Different inference results from local transformer vs inference API
System Info
I am getting two slightly different probability values when comparing inference results from the local transformer and inference API on the same sentence. I am wondering why this is happening? It only occurs for some sentences.
Moreover, the local transformer seems to select the highest probability result and return it alone compared to the API that returns a score for each label. Sometimes a score from the API is greater than 1 (have seen 9) and I am wondering why that is and am if it invalidates the results?
Cheers!
Who can help?
No response
Information
- [X] The official example scripts
- [X] My own modified scripts
Tasks
- [ ] An officially supported task in the
examplesfolder (such as GLUE/SQuAD, ...) - [ ] My own task or dataset (give details below)
Reproduction
Expected behavior
Naturally I expect each version of the model to produce the same score.
cc @Narsil
Small differences in numbers can be explained by hardware, torch version etc... Nothing can be done about it.
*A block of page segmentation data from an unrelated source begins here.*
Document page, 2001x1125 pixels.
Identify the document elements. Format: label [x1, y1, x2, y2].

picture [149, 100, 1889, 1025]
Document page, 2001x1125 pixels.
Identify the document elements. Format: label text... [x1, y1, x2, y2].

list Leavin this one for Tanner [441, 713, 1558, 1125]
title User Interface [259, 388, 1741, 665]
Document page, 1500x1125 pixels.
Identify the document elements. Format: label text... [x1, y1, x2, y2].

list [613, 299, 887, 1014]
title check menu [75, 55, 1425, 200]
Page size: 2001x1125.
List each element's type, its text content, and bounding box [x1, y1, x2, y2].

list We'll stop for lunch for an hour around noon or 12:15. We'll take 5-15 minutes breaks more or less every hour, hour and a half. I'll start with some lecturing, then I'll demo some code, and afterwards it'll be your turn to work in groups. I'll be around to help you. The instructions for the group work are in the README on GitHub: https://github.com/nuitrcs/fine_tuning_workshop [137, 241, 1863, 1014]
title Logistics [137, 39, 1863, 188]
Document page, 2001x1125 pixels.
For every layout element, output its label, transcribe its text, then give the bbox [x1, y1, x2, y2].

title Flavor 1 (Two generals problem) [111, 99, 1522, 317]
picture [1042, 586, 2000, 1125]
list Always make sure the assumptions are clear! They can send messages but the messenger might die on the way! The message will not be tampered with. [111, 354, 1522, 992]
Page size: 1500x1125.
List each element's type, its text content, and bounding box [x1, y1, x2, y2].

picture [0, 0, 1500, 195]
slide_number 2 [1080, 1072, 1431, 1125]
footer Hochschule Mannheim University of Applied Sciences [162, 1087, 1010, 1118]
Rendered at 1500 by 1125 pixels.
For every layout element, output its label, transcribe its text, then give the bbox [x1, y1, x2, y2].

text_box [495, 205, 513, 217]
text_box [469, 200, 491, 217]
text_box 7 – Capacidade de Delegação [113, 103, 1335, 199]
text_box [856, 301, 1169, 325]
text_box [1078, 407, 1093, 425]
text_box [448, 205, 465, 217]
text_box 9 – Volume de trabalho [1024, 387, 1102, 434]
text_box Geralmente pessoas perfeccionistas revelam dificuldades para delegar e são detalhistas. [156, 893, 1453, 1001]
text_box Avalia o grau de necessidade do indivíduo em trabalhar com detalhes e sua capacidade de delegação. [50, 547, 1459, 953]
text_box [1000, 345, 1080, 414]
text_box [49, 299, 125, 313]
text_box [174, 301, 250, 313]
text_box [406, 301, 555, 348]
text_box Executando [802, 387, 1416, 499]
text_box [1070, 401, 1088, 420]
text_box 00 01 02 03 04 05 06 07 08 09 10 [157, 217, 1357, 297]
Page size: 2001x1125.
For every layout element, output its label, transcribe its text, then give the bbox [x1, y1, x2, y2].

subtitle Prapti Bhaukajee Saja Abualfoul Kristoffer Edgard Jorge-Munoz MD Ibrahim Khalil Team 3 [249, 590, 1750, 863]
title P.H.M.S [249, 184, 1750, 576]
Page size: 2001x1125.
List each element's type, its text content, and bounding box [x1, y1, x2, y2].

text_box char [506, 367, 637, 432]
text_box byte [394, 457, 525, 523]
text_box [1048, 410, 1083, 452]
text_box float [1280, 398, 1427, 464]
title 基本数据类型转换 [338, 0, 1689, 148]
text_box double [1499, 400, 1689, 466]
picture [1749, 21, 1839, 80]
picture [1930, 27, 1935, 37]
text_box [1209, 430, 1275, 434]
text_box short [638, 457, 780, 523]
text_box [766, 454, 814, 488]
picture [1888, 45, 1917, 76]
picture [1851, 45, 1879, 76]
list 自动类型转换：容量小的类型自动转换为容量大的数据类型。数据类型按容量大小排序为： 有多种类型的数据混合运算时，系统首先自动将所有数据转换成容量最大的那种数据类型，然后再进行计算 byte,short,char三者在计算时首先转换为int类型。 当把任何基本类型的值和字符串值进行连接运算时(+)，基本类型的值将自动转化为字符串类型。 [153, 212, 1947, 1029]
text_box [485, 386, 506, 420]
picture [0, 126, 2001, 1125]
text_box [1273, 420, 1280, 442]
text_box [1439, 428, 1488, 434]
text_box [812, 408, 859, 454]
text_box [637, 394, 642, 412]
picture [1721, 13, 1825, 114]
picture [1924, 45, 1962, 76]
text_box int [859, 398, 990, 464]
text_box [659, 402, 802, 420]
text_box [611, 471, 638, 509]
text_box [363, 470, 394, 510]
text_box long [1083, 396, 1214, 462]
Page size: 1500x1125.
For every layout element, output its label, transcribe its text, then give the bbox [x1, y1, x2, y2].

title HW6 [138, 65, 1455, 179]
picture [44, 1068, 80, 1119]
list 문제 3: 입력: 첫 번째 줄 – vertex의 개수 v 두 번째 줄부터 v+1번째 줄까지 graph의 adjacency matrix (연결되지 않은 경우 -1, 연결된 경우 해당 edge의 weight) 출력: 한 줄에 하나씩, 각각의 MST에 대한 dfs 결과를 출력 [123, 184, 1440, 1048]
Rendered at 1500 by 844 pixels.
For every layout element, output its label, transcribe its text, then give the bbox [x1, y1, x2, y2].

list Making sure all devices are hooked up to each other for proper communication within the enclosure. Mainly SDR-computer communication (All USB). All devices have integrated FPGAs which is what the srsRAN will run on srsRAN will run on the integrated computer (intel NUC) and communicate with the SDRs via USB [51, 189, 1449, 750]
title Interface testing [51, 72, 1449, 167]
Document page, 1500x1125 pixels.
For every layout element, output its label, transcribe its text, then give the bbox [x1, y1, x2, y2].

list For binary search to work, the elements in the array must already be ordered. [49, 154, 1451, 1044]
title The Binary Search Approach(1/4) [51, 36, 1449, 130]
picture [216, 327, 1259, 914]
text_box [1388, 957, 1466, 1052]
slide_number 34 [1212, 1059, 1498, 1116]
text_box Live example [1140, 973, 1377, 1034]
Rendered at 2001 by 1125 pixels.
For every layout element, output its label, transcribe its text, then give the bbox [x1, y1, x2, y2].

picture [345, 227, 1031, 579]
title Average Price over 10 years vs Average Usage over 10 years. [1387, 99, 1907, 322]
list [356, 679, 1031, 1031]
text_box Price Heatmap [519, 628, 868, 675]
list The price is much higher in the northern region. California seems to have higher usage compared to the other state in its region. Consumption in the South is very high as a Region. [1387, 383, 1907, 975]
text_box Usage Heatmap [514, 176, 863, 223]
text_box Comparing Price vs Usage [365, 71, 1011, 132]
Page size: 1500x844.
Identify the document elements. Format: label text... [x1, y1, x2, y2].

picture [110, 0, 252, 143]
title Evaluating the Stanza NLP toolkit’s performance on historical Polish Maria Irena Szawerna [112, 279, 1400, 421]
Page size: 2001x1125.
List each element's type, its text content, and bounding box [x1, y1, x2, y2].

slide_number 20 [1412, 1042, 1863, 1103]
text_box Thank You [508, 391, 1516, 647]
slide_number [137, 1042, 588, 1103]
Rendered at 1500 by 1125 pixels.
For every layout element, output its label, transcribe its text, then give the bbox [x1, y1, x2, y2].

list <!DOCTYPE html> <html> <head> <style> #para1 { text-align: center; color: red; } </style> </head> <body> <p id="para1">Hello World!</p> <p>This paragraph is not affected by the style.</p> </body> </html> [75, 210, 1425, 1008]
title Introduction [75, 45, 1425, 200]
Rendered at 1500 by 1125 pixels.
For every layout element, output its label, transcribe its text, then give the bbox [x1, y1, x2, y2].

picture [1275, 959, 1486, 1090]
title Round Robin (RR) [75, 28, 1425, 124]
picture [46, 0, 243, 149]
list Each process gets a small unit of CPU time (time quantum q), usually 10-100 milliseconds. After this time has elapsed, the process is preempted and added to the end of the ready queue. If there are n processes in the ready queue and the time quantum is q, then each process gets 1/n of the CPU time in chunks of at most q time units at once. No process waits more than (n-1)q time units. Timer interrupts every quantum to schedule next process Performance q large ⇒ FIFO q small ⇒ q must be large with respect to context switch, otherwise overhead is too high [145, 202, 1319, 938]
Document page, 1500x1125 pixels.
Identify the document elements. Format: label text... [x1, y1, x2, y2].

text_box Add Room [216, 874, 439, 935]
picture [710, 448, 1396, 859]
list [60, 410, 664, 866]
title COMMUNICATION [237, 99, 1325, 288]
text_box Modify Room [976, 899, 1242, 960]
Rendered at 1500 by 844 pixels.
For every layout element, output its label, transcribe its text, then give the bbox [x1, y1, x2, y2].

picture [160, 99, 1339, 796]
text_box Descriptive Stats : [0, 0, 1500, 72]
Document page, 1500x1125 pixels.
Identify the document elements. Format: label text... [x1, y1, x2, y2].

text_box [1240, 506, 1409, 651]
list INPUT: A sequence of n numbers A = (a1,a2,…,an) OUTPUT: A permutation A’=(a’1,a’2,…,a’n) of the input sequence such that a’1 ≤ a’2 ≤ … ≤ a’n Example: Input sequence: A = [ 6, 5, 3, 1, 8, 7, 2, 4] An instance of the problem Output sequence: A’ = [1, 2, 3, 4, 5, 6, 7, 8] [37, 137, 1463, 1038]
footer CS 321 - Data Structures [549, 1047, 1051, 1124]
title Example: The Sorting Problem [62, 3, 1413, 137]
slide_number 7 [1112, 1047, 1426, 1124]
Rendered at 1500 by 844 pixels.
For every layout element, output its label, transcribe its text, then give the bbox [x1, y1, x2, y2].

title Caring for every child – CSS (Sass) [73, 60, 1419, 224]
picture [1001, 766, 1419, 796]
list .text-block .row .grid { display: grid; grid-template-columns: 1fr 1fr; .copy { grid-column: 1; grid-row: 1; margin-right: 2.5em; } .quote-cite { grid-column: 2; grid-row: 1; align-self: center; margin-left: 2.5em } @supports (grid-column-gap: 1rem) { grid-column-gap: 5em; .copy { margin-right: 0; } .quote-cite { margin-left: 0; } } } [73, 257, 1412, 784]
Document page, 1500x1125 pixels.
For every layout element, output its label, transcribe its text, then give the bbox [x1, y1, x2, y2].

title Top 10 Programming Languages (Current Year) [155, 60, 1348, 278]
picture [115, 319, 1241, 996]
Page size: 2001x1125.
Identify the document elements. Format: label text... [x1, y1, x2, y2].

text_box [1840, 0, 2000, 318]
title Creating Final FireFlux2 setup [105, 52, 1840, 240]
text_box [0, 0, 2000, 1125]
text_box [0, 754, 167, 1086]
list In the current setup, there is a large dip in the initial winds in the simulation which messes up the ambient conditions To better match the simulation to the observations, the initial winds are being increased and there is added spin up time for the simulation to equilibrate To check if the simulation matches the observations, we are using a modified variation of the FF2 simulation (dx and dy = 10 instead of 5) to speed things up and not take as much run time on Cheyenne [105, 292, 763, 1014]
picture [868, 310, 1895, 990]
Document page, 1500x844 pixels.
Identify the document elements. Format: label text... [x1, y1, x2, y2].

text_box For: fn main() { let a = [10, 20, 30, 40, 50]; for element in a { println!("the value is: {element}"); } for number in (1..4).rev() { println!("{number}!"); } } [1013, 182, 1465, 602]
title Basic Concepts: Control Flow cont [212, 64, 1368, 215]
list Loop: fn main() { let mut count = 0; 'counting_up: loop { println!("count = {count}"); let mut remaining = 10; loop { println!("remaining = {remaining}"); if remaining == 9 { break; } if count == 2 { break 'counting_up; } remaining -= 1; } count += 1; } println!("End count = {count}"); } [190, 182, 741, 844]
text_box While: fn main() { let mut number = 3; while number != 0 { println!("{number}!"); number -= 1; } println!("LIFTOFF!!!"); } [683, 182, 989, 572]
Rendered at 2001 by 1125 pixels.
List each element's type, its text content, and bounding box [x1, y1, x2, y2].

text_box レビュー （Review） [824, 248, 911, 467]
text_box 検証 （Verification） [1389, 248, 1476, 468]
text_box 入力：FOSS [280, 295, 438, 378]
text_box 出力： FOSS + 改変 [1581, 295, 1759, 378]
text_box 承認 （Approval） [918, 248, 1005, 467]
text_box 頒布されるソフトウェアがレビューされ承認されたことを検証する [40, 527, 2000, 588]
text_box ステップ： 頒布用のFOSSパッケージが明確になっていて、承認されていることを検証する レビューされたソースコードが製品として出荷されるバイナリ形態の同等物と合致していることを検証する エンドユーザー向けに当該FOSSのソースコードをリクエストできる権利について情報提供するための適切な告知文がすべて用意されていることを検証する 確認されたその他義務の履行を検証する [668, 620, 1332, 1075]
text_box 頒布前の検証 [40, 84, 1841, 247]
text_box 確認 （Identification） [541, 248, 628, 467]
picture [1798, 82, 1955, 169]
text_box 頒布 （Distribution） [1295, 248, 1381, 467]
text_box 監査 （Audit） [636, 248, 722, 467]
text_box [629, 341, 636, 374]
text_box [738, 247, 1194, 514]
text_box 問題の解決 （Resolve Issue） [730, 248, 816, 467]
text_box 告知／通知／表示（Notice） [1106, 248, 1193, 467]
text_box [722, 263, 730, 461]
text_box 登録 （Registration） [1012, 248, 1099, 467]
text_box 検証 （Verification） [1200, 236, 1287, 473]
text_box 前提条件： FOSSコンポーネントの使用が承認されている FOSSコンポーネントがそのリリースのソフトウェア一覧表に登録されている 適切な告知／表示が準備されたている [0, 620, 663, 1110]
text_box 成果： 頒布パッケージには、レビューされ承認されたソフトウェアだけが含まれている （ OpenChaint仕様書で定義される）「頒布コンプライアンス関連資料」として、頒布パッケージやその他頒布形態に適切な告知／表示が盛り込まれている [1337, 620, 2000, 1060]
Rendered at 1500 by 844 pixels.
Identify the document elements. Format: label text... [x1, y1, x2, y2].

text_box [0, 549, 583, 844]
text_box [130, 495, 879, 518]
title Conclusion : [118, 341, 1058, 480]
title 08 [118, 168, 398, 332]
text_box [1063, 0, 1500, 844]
For the difference in output the API uses a different default from the pipeline pipe = pipeline(..., topk=None) as it makes more sense for the widget to see multiple proposition.
In addition the results are sorted for the API (again for UX).
Are you able to reproduce larger than 1 results ? Seems like a pretty bad bug if true !
This issue has been automatically marked as stale because it has not had recent activity. If you think this still needs to be addressed please comment on this thread.
Please note that issues that do not follow the contributing guidelines are likely to be ignored.
I am having the same issue. I though it may be due to me using TF instead of pytorch, or as was suggested by hardware differences. I am however seeing bigger difference than yours, the inference api gets me some positives while the local model some (false) negatives.